The road narrowed. The sky felt larger. Trees thinned. The sense of being watched replaced itself with the certainty of being alone.
He finally spoke again after several minutes of silence. “You almost had me convinced I couldn’t reach you anymore.”
“You never owned me.”
“I owned your doubt, that was always enough.”
The gravel changed under the tires. Deeper. Less traveled. The world grew quieter in a way that felt like being submerged.
I didn’t ask where we were going. I already knew the answer wouldn’t matter.
My phone vibrated again.
Wyatt.
My vision blurred. “Please,” I whispered.

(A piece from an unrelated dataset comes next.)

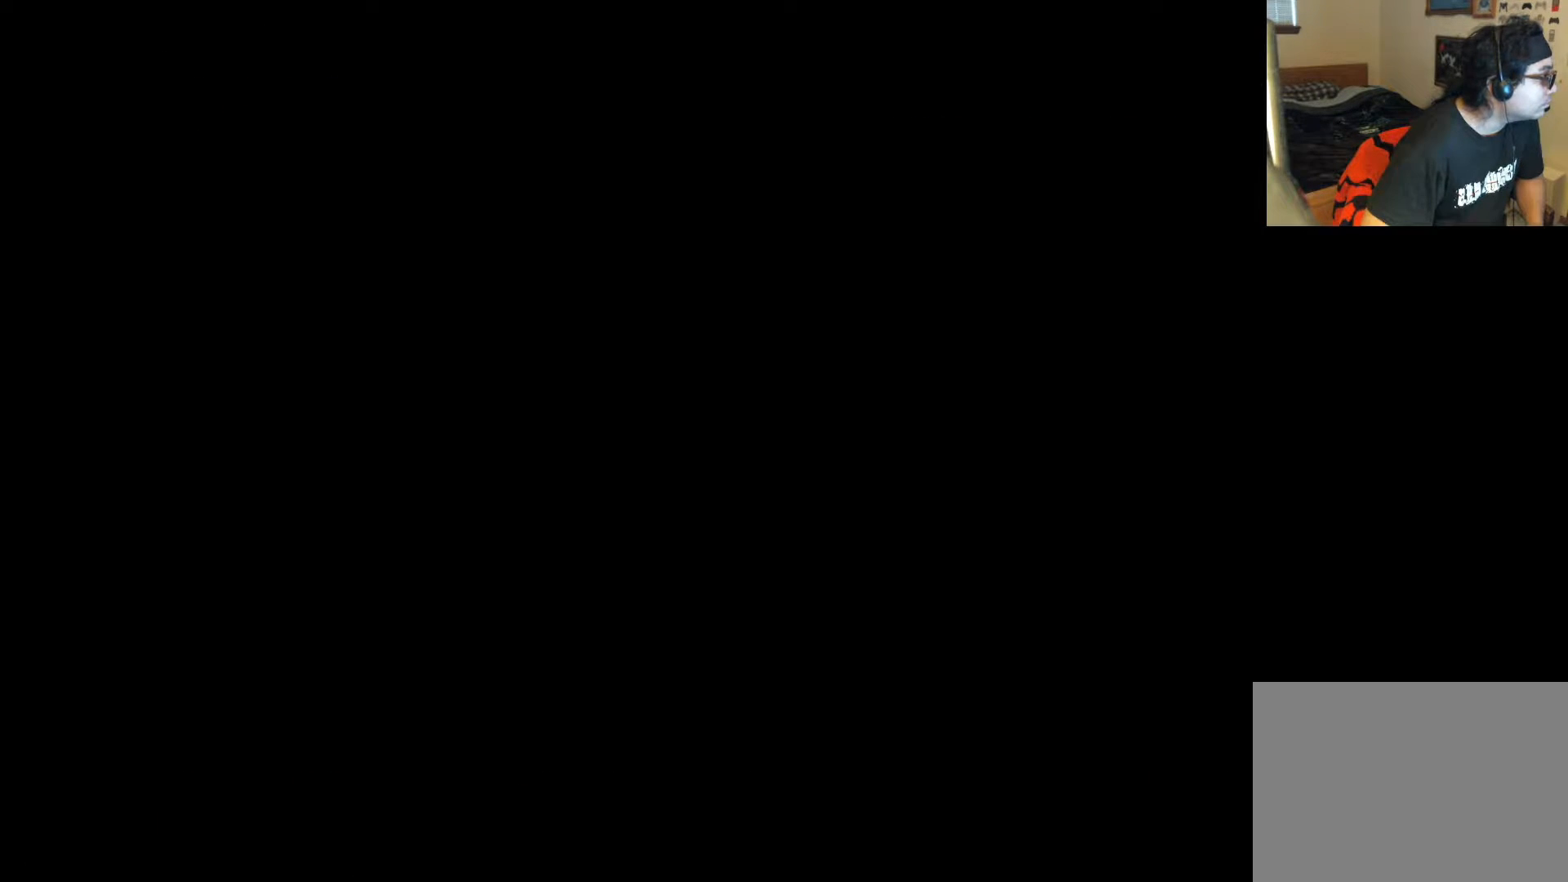
{"buttons": [], "left_stick": "center", "right_stick": "center", "events": []}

Colin’s hand came down on the console between us. Hard. “You’re done asking.”
I swallowed the sound, trying to claw its way out of me.
The abandoned place came into view like a bruise on the land. A sagging structure set back from the road. Windows dark. The roof was broken in two places. The kind of property people forgot because it hurt to remember it existed.
“Pull in,” he said.
I did.
Gravel crunched under the tires as I brought the truck to a stop. The engine clicked and ticked as it cooled.
For a second, neither of us moved.
Then he reached across and shut off the ignition.
My hands slid uselessly in my lap. My muscles stayed locked. My heart felt too big for my chest.
“Get out,” he said.
“If you lied about her,” I whispered. “If you even scared her.”
He opened his door. “You’ll behave better if you keep believing she’s fine because of you.”
That broke what was left of me.
I stepped out onto the gravel. The air smelled like dust and rot and old rain. The sky over the roofline was pale and endless.
The truck door shut behind me.
Colin walked around the hood with lazy confidence and stopped a few feet away.
“Welcome to quiet,” he said.
And as the wind moved through the dead grass around my boots, the last thing I saw in my mind was Maddy’s face in that impossible slice of normal morning light.